───── Information shown

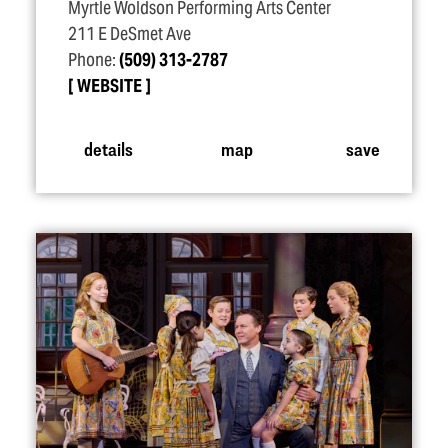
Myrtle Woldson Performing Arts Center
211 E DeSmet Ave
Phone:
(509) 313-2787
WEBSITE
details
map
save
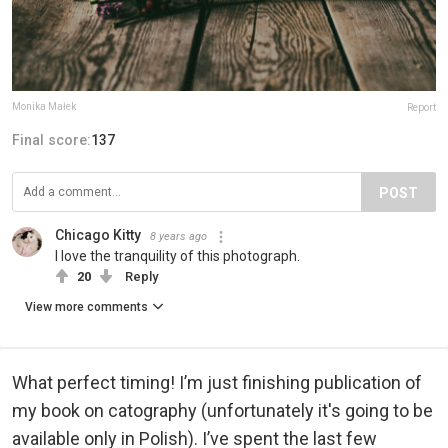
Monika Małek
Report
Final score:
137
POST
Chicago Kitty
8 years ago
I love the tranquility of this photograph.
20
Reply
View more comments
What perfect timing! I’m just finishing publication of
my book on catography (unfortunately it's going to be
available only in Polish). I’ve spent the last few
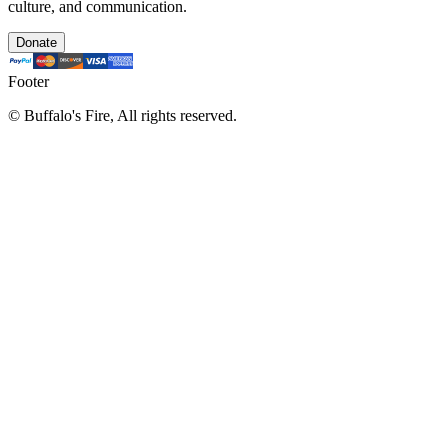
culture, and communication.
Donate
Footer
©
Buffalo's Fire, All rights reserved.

──────────
───── Information shown

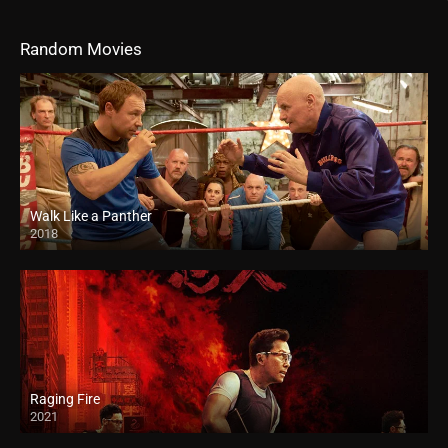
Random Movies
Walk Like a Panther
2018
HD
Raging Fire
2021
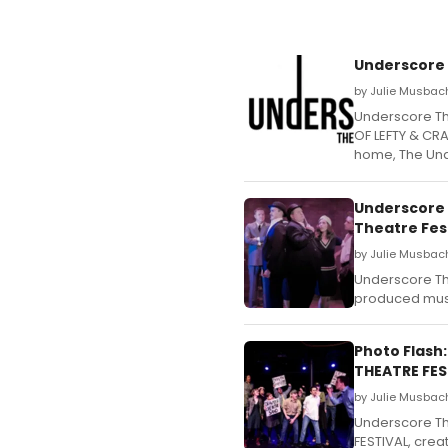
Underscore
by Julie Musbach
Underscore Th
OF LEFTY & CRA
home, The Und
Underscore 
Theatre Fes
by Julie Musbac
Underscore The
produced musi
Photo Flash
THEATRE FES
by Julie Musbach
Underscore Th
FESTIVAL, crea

──────────

Filter the entries above and copy only the lines that hold "Underscore".

Written answer →
Underscore
Underscore Th
Underscore 
Underscore The
Underscore Th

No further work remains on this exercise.